Git uses send-pack and fetch-pack for transferring data over the smart protocol,. These plumbing commands are a bit too smart for their own good, in the sense that they always try to run their peer commands (receive-pack and upload-pack respectively), either on the local host or over ssh to the remote host (for file:// and ssh:// remotes, respectively). In some cases it may not be feasible for git to connect to the remote host and/or run the peer commands, or it may just be preferrable that such processes are not spawned by git itself. Even then it should still be possible to connect the two ends, e.g. over stdio.

The git commands pipe-send-pack and pipe-fetch-pack are wrappers for the respective git commands, which do just that. These commands, along with gfp2gur.awk (which is used by pipe-fetch-pack to update refs fetched from the source), must be installed on the systems where the target repositories live (anywhere in the PATH for a non-interactive command). File descriptor redirection currently requires socat(1), which must also be installed on these systems. You will also need awk and mktemp for pipe-fetch-pack.

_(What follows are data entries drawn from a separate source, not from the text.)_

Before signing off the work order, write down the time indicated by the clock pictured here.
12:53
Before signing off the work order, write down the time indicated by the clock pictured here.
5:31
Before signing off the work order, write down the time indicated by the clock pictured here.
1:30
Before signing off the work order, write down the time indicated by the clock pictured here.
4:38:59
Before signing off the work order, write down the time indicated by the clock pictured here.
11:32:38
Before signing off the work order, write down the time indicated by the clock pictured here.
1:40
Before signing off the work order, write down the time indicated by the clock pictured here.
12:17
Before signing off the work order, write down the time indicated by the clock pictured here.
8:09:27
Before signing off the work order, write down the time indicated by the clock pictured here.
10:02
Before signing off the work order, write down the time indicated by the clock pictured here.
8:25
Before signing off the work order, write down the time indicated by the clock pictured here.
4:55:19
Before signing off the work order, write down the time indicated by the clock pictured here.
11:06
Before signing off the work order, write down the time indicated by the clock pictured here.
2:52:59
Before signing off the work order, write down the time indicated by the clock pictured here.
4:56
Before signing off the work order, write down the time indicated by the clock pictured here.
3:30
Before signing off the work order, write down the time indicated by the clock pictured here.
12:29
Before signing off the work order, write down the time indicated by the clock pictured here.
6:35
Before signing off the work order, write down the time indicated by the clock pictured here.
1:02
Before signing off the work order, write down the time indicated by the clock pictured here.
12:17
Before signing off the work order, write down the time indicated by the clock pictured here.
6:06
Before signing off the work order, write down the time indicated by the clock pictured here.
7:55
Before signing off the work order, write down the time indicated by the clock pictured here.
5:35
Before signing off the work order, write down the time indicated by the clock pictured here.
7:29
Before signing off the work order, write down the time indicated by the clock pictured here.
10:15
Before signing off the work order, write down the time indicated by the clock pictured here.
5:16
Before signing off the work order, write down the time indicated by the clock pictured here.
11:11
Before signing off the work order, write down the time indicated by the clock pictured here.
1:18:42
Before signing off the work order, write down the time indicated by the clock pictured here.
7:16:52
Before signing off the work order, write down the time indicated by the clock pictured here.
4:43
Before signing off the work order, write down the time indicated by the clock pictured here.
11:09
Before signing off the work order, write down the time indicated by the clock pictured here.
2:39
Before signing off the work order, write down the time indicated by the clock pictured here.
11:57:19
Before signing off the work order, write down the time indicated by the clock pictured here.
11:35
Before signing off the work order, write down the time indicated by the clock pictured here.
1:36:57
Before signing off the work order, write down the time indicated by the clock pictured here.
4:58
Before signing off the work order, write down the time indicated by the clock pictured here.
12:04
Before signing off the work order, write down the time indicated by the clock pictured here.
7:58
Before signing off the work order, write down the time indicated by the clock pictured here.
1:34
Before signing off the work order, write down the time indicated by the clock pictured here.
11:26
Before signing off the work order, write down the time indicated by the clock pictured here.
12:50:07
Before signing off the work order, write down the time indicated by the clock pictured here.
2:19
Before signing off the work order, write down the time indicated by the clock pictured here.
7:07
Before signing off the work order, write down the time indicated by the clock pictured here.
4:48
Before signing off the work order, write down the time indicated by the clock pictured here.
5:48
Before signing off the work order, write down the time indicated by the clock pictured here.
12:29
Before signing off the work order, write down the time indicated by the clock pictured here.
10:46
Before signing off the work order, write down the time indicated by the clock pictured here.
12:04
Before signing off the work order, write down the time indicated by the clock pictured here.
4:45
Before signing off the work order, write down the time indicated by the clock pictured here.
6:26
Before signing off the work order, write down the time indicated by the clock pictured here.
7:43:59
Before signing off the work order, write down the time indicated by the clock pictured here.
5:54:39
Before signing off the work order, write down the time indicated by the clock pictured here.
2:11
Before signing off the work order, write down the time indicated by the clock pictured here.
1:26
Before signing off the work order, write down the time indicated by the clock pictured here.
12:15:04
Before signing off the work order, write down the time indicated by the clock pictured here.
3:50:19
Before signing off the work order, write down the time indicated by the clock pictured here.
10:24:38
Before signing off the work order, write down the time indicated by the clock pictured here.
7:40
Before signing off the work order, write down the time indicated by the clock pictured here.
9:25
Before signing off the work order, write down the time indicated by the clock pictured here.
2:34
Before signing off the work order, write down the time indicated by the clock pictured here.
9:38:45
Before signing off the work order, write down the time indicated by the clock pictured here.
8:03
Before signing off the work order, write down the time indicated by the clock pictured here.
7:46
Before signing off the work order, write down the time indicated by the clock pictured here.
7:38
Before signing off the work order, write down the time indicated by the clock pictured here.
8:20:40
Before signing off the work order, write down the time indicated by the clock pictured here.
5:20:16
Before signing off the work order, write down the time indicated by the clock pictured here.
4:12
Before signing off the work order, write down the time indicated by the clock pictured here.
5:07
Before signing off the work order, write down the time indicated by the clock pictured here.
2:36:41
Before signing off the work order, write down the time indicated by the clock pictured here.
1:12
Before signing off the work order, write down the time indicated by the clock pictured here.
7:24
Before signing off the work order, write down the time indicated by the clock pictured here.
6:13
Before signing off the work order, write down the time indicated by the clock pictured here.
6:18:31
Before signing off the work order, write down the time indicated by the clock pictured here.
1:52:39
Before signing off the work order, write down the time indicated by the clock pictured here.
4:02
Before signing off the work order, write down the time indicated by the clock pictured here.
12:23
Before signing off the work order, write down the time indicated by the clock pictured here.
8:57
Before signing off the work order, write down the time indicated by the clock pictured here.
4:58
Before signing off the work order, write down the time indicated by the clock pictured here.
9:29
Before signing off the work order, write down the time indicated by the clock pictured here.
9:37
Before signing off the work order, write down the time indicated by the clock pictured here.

git_stdio_client.sh provides (bash) shell functions that setup ssh connections to the sending and receiving hosts and connect the two through a bidirectional pipe. The versions ending in 2 depend on the git commands above; the other versions call socat directly, so the git commands are not necessary, however these implementations are messier and more error prone (but otherwise mostly equivalent in functionality).

Having loaded the functions in your shell, you can then do:

git-pipe-push sending-host:/path/to/source/git/repo receiving-host:/path/to/destination/git/repo

Or for the equivalent of a git fetch:

git-pipe-fetch receiving-host:/path/to/destination/git/repo sending-host:/path/to/source/git/repo

git fetch operations update refs for a (potentially) virtual remote, whose name can be controlled through the --remote option and defaults to the sending-host. If no refs are specified, they default to --all. On the other hand git push operations typically update refs common to the source and the target repo.

Known issues

receive-pack may close the stream too soon, which results in send-pack (the receiving end) complaining like this: fatal: The remote end hung up unexpectedly The socat wrapper may also complain for a broken pipe. As far as I understand, this is harmless. You may verify refs and objects on the receiving end, or you may also repeat the process after setting GIT_TRACE=1 and/or GIT_TRACE_PACKET=1 on the sending-host, in order to check if the transfer completes correctly.